**EXTRAIT**
☆ ☆ ☆ ☆ ☆

Écrivain et historien de la littérature, Stéphane Giocanti a notamment publié TS Eliot ou le monde en poussières (Lattès, 2002), Charles Maurras, le Chaos et l’Ordre (Flammarion, 2006), C’était les Daudet (Flammarion, 2013). Ami et disciple de Pierre Boutang, il a fait paraître cette année chez Flammarion une biographie remarquable de l’auteur d’Ontologie du secret.
PHILITT : Pouvez-vous nous parler de votre rencontre avec Pierre Boutang ?
Stéphane Giocanti : Évidemment, la biographie que j’ai consacrée à Boutang tâche de suivre au mieux la tâche qu’elle se propose : la question que vous me posez ne concerne pas directement cette biographie – il y est question de Boutang, non de moi.

☆ ☆ ☆ ☆ ☆

**DONNÉES**
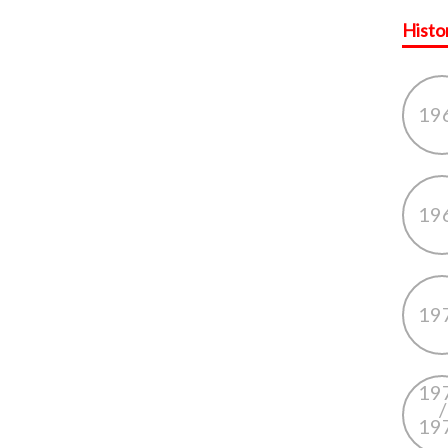
Histo
19
19
19
19
/
19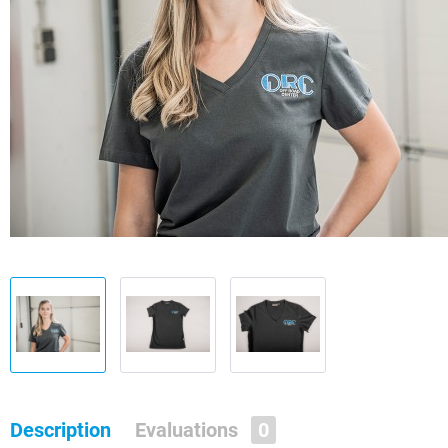
Description
Evaluations
0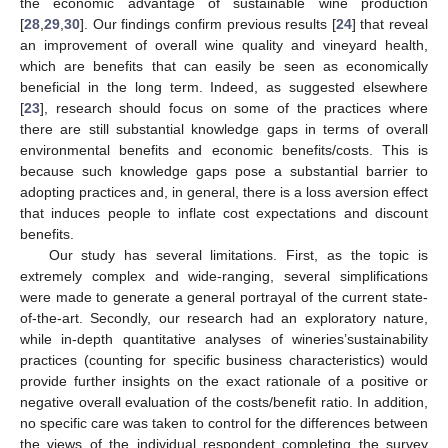
the economic advantage of sustainable wine production
[
28
,
29
,
30
]. Our findings confirm previous results [
24
] that reveal
an improvement of overall wine quality and vineyard health,
which are benefits that can easily be seen as economically
beneficial in the long term. Indeed, as suggested elsewhere
[
23
], research should focus on some of the practices where
there are still substantial knowledge gaps in terms of overall
environmental benefits and economic benefits/costs. This is
because such knowledge gaps pose a substantial barrier to
adopting practices and, in general, there is a loss aversion effect
that induces people to inflate cost expectations and discount
benefits.
Our study has several limitations. First, as the topic is
extremely complex and wide-ranging, several simplifications
were made to generate a general portrayal of the current state-
of-the-art. Secondly, our research had an exploratory nature,
while in-depth quantitative analyses of wineries’sustainability
practices (counting for specific business characteristics) would
provide further insights on the exact rationale of a positive or
negative overall evaluation of the costs/benefit ratio. In addition,
no specific care was taken to control for the differences between
the views of the individual respondent completing the survey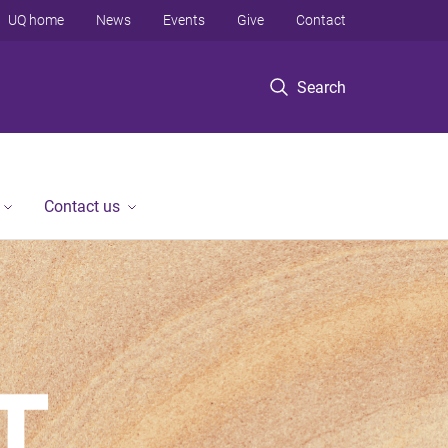
UQ home
News
Events
Give
Contact
Search
Contact us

☆ ☆ ☆ ☆ ☆

**CONSIGNE DE TRAVAIL 1**
D'après l'extrait, chez quel éditeur Stéphane Giocanti a-t-il publié cette année sa biographie de Pierre Boutang ?
**CONSIGNE DE TRAVAIL 2**
Citez fidèlement le passage de l'extrait qui s'ouvre sur les mots « Écrivain et historien » et s'achève sur « Pierre Boutang ? ».

**SOLUTION RÉDIGÉE 1**
Chez Flammarion.

**SOLUTION RÉDIGÉE 2**
Écrivain et historien de la littérature, Stéphane Giocanti a notamment publié TS Eliot ou le monde en poussières (Lattès, 2002), Charles Maurras, le Chaos et l’Ordre (Flammarion, 2006), C’était les Daudet (Flammarion, 2013). Ami et disciple de Pierre Boutang, il a fait paraître cette année chez Flammarion une biographie remarquable de l’auteur d’Ontologie du secret.
PHILITT : Pouvez-vous nous parler de votre rencontre avec Pierre Boutang ?